Por Rodrigo Martínez
17 August, 2026

L’Assemblea Nazionale dell’Ecuador ha approvato, il 17 marzo 2026, una legge che impone ai detenuti di lavorare per coprire le proprie necessità in carcere. Ottantaquattro voti a favore, sessantadue contrari, due astensioni. La proposta della deputata Inés Alarcón è entrata nel dibattito pubblico come la soluzione che avrebbe costretto i detenuti a pagare il proprio cibo con il loro stesso impegno.

Ma quell’idea, quella che ha fatto notizia, è solo un pezzo di un pacchetto molto più ampio.

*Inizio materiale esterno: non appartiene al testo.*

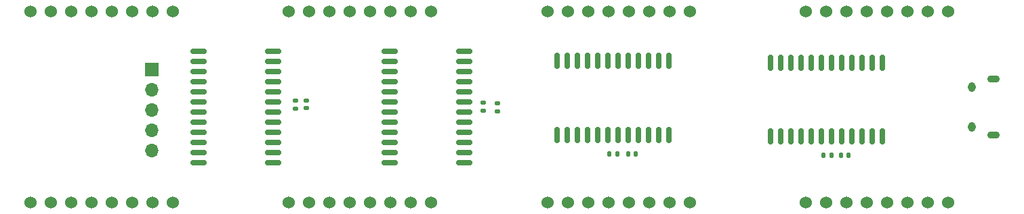
<source format=gbr>
%TF.GenerationSoftware,KiCad,Pcbnew,7.0.9*%
%TF.CreationDate,2024-01-25T00:03:06-08:00*%
%TF.ProjectId,Max7219_FC16,4d617837-3231-4395-9f46-4331362e6b69,rev?*%
%TF.SameCoordinates,Original*%
%TF.FileFunction,Soldermask,Top*%
%TF.FilePolarity,Negative*%
%FSLAX46Y46*%
G04 Gerber Fmt 4.6, Leading zero omitted, Abs format (unit mm)*
G04 Created by KiCad (PCBNEW 7.0.9) date 2024-01-25 00:03:06*
%MOMM*%
%LPD*%
G01*
G04 APERTURE LIST*
G04 Aperture macros list*
%AMRoundRect*
0 Rectangle with rounded corners*
0 $1 Rounding radius*
0 $2 $3 $4 $5 $6 $7 $8 $9 X,Y pos of 4 corners*
0 Add a 4 corners polygon primitive as box body*
4,1,4,$2,$3,$4,$5,$6,$7,$8,$9,$2,$3,0*
0 Add four circle primitives for the rounded corners*
1,1,$1+$1,$2,$3*
1,1,$1+$1,$4,$5*
1,1,$1+$1,$6,$7*
1,1,$1+$1,$8,$9*
0 Add four rect primitives between the rounded corners*
20,1,$1+$1,$2,$3,$4,$5,0*
20,1,$1+$1,$4,$5,$6,$7,0*
20,1,$1+$1,$6,$7,$8,$9,0*
20,1,$1+$1,$8,$9,$2,$3,0*%
G04 Aperture macros list end*
%ADD10R,1.700000X1.700000*%
%ADD11O,1.700000X1.700000*%
%ADD12O,1.550000X0.890000*%
%ADD13O,0.950000X1.250000*%
%ADD14C,1.524000*%
%ADD15RoundRect,0.140000X-0.140000X-0.170000X0.140000X-0.170000X0.140000X0.170000X-0.140000X0.170000X0*%
%ADD16RoundRect,0.135000X0.135000X0.185000X-0.135000X0.185000X-0.135000X-0.185000X0.135000X-0.185000X0*%
%ADD17RoundRect,0.150000X-0.150000X0.875000X-0.150000X-0.875000X0.150000X-0.875000X0.150000X0.875000X0*%
%ADD18RoundRect,0.150000X-0.875000X-0.150000X0.875000X-0.150000X0.875000X0.150000X-0.875000X0.150000X0*%
%ADD19RoundRect,0.135000X-0.185000X0.135000X-0.185000X-0.135000X0.185000X-0.135000X0.185000X0.135000X0*%
%ADD20RoundRect,0.140000X-0.170000X0.140000X-0.170000X-0.140000X0.170000X-0.140000X0.170000X0.140000X0*%
G04 APERTURE END LIST*
D10*
%TO.C,J2*%
X51308000Y-48310800D03*
D11*
X51308000Y-50850800D03*
X51308000Y-53390800D03*
X51308000Y-55930800D03*
X51308000Y-58470800D03*
%TD*%
D12*
%TO.C,J1*%
X156438600Y-49500000D03*
D13*
X153738600Y-50500000D03*
D12*
X156438600Y-56500000D03*
D13*
X153738600Y-55500000D03*
%TD*%
D14*
%TO.C,U6*%
X118490000Y-40985800D03*
X115950000Y-40985800D03*
X113410000Y-40985800D03*
X110870000Y-40985800D03*
X108330000Y-40985800D03*
X105790000Y-40985800D03*
X103250000Y-40985800D03*
X100710000Y-40985800D03*
X100710000Y-64988800D03*
X103250000Y-64988800D03*
X105790000Y-64988800D03*
X108330000Y-64988800D03*
X110870000Y-64988800D03*
X113410000Y-64988800D03*
X115950000Y-64988800D03*
X118490000Y-64988800D03*
%TD*%
D15*
%TO.C,C3*%
X110800000Y-58851800D03*
X111760000Y-58851800D03*
%TD*%
D16*
%TO.C,R3*%
X108379800Y-58877200D03*
X109399800Y-58877200D03*
%TD*%
D17*
%TO.C,U5*%
X115826668Y-47200000D03*
X114556668Y-47200000D03*
X113286668Y-47200000D03*
X112016668Y-47200000D03*
X110746668Y-47200000D03*
X109476668Y-47200000D03*
X108206668Y-47200000D03*
X106936668Y-47200000D03*
X105666668Y-47200000D03*
X104396668Y-47200000D03*
X103126668Y-47200000D03*
X101856668Y-47200000D03*
X101856668Y-56500000D03*
X103126668Y-56500000D03*
X104396668Y-56500000D03*
X105666668Y-56500000D03*
X106936668Y-56500000D03*
X108206668Y-56500000D03*
X109476668Y-56500000D03*
X110746668Y-56500000D03*
X112016668Y-56500000D03*
X113286668Y-56500000D03*
X114556668Y-56500000D03*
X115826668Y-56500000D03*
%TD*%
D14*
%TO.C,U2*%
X86182200Y-40995600D03*
X83642200Y-40995600D03*
X81102200Y-40995600D03*
X78562200Y-40995600D03*
X76022200Y-40995600D03*
X73482200Y-40995600D03*
X70942200Y-40995600D03*
X68402200Y-40995600D03*
X68402200Y-64998600D03*
X70942200Y-64998600D03*
X73482200Y-64998600D03*
X76022200Y-64998600D03*
X78562200Y-64998600D03*
X81102200Y-64998600D03*
X83642200Y-64998600D03*
X86182200Y-64998600D03*
%TD*%
D18*
%TO.C,U1*%
X80971600Y-45999400D03*
X80971600Y-47269400D03*
X80971600Y-48539400D03*
X80971600Y-49809400D03*
X80971600Y-51079400D03*
X80971600Y-52349400D03*
X80971600Y-53619400D03*
X80971600Y-54889400D03*
X80971600Y-56159400D03*
X80971600Y-57429400D03*
X80971600Y-58699400D03*
X80971600Y-59969400D03*
X90271600Y-59969400D03*
X90271600Y-58699400D03*
X90271600Y-57429400D03*
X90271600Y-56159400D03*
X90271600Y-54889400D03*
X90271600Y-53619400D03*
X90271600Y-52349400D03*
X90271600Y-51079400D03*
X90271600Y-49809400D03*
X90271600Y-48539400D03*
X90271600Y-47269400D03*
X90271600Y-45999400D03*
%TD*%
D19*
%TO.C,R2*%
X92684600Y-52451000D03*
X92684600Y-53471000D03*
%TD*%
%TO.C,R1*%
X69212200Y-52145400D03*
X69212200Y-53165400D03*
%TD*%
D20*
%TO.C,C2*%
X94411800Y-52552600D03*
X94411800Y-53512600D03*
%TD*%
%TO.C,C1*%
X70586600Y-52171600D03*
X70586600Y-53131600D03*
%TD*%
D15*
%TO.C,C4*%
X137337800Y-59029600D03*
X138297800Y-59029600D03*
%TD*%
D14*
%TO.C,U8*%
X150790000Y-64988800D03*
X148250000Y-64988800D03*
X145710000Y-64988800D03*
X143170000Y-64988800D03*
X140630000Y-64988800D03*
X138090000Y-64988800D03*
X135550000Y-64988800D03*
X133010000Y-64988800D03*
X133010000Y-40985800D03*
X135550000Y-40985800D03*
X138090000Y-40985800D03*
X140630000Y-40985800D03*
X143170000Y-40985800D03*
X145710000Y-40985800D03*
X148250000Y-40985800D03*
X150790000Y-40985800D03*
%TD*%
D16*
%TO.C,R4*%
X136194800Y-59029600D03*
X135174800Y-59029600D03*
%TD*%
D18*
%TO.C,U3*%
X57095600Y-46015000D03*
X57095600Y-47285000D03*
X57095600Y-48555000D03*
X57095600Y-49825000D03*
X57095600Y-51095000D03*
X57095600Y-52365000D03*
X57095600Y-53635000D03*
X57095600Y-54905000D03*
X57095600Y-56175000D03*
X57095600Y-57445000D03*
X57095600Y-58715000D03*
X57095600Y-59985000D03*
X66395600Y-59985000D03*
X66395600Y-58715000D03*
X66395600Y-57445000D03*
X66395600Y-56175000D03*
X66395600Y-54905000D03*
X66395600Y-53635000D03*
X66395600Y-52365000D03*
X66395600Y-51095000D03*
X66395600Y-49825000D03*
X66395600Y-48555000D03*
X66395600Y-47285000D03*
X66395600Y-46015000D03*
%TD*%
D17*
%TO.C,U7*%
X142570200Y-56696400D03*
X141300200Y-56696400D03*
X140030200Y-56696400D03*
X138760200Y-56696400D03*
X137490200Y-56696400D03*
X136220200Y-56696400D03*
X134950200Y-56696400D03*
X133680200Y-56696400D03*
X132410200Y-56696400D03*
X131140200Y-56696400D03*
X129870200Y-56696400D03*
X128600200Y-56696400D03*
X128600200Y-47396400D03*
X129870200Y-47396400D03*
X131140200Y-47396400D03*
X132410200Y-47396400D03*
X133680200Y-47396400D03*
X134950200Y-47396400D03*
X136220200Y-47396400D03*
X137490200Y-47396400D03*
X138760200Y-47396400D03*
X140030200Y-47396400D03*
X141300200Y-47396400D03*
X142570200Y-47396400D03*
%TD*%
D14*
%TO.C,U4*%
X53890000Y-64988800D03*
X51350000Y-64988800D03*
X48810000Y-64988800D03*
X46270000Y-64988800D03*
X43730000Y-64988800D03*
X41190000Y-64988800D03*
X38650000Y-64988800D03*
X36110000Y-64988800D03*
X36110000Y-40985800D03*
X38650000Y-40985800D03*
X41190000Y-40985800D03*
X43730000Y-40985800D03*
X46270000Y-40985800D03*
X48810000Y-40985800D03*
X51350000Y-40985800D03*
X53890000Y-40985800D03*
%TD*%
M02*

</source>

Il testo effettivo crea un sistema di intelligence penitenziaria, riclassifica il livello di pericolosità dei detenuti e autorizza le guardie a usare legittimamente la forza. Tutto questo arriva dopo un anno in cui le morti nelle carceri ecuadoriane sono aumentate del 268%, da 331 casi nel 2024 a 1.220 nel 2025.

Il partito di opposizione Revolución Ciudadana ha votato contro, sottolineando che la legge non è accompagnata da un bilancio reale. Il testo attende ora la firma del presidente Daniel Noboa per diventare legge.